Starring Bradley Cooper, Jennifer Lawrence, Robert De Niro, Jacki Weaver, Anupam Kher, Julia Stiles, Chris Tucker 15A cert, general release, 121 min
IT MUST BE November. Each autumn, as Oscar voters peruse their ballots, we are presented with a semi-serious, cautiously adventurous comedy that – without taxing the brain too much – seeks to reassure the viewer that he or she is an adult. Last year it was The Descendants. This year it is David O Russell’s adaptation of Matthew Quick’s self-helpy Silver Linings Playbook.
It’s a decent enough picture. Bradley Cooper stretches out to play a bi-polar dreamboat recently released from a state institution. Jennifer Lawrence is first-rate as a firecracker with the same condition. Russell (still playing safe after the debacle that was I Heart Huckabees) offers a mildly earthy take on blue-collar Pennsylvania that compares favourably with his mildly earthy take on blue-collar Massachusetts in The Fighter. But, for reasons we will come to, the film ultimately feels like a bit of a con.

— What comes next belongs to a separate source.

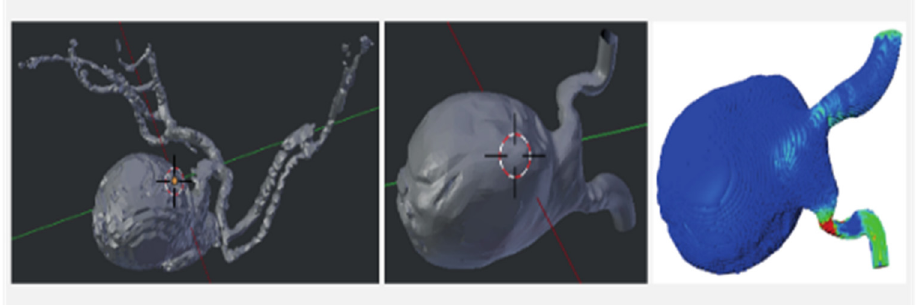
Figure 2. Modeling blood flow. ( left ) 3D view of an IA connected to its local vasculature. The flow in the IA is dominated by vessels directly connected to it ( middle ). A model was made of the geometry to compute the blood flow that develops in this vascular segment ( right ).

Pat Solitano (Cooper), detained after assaulting his wife’s lover, is dispatched from one (pardon the political incorrectness) madhouse to another. It’s all barmy chatter at the his parent’s pad. Mrs Solitano (the dependable Jacki Weaver) strives hard to retain a degree of order while Mr Solitano (the actor who was once Robert De Niro) attempts to fight off obsessive-compulsive disorder while developing an underground career as a sports bookmaker.
What to say about De Niro? Emerging from a series of cinematic catastrophes that would give Rob Schneider pause for thought, Bob embraces the opportunity to sink into a meaty ensemble with restrained enthusiasm. His performance doesn’t rattle the bones. But the fact that he’s not positively ghastly is cause for modest celebration.
Cooper just about gets away with his adventure in range expansion. Playing a man psychologically incapable of grasping new realities – he is convinced his wife will take him back – the breakout star of The Hangover struggles valiantly with the happily linked dilemmas of being too darn good-looking and too blasted charming. It shouldn’t be this easy to persuade us to forgive Pat’s many outrages.
Lawrence’s turn as Tiffany Maxwell is, however, an unqualified triumph. A medicated depressive who has given in to pathological sexual promiscuity, Tiffany belts out barbs with an unmediated candour that alternately charms and repels.
There is, perhaps, something dubious – thoughts of Lear’s Fool – about the film’s enthusiasm for allowing mentally ill people to speak truth unto the less inhibited. But Lawrence inhabits the character so fully that one can fully understand her current status as bookie’s favourite for that best actress Oscar.
Inevitably, the two beautiful people start an uneasy friendship that appears destined to evolve into romance. For its first half, the film does seem genuinely brave. Both characters remain obdurate and flinty. For no good reason, Tiffany will emit steam and storm moodily down the street. Pat’s solipsism is unrelenting. The picture looks to be attempting a romance between two characters that defy all the easy conventions of the romantic comedy.
Then something perfectly awful happens. Offering us an absurdly neat climax that threatens to tie up ends that would better have remained loose, Tiffany persuades Pat to partner her in a ballroom dancing competition. If they win, the lame shall walk and the disturbed will find peace. This is not the stuff of grown-up cinema. It’s the kind of plot that drove inferior episodes of The Golden Girls.
Though apparently scored to a middle-aged bore’s iPod (Bob Dylan, Dave Brubeck, Stevie Wonder) Silver Linings Playbook remains a very classy, acceptably funny slice of comic drama. But that eventual cop-out feels deeply unsatisfactory. To paraphrase another musician favoured by bores of my generation: did you ever get the feeling you’ve been cheated? Ah, ha ha!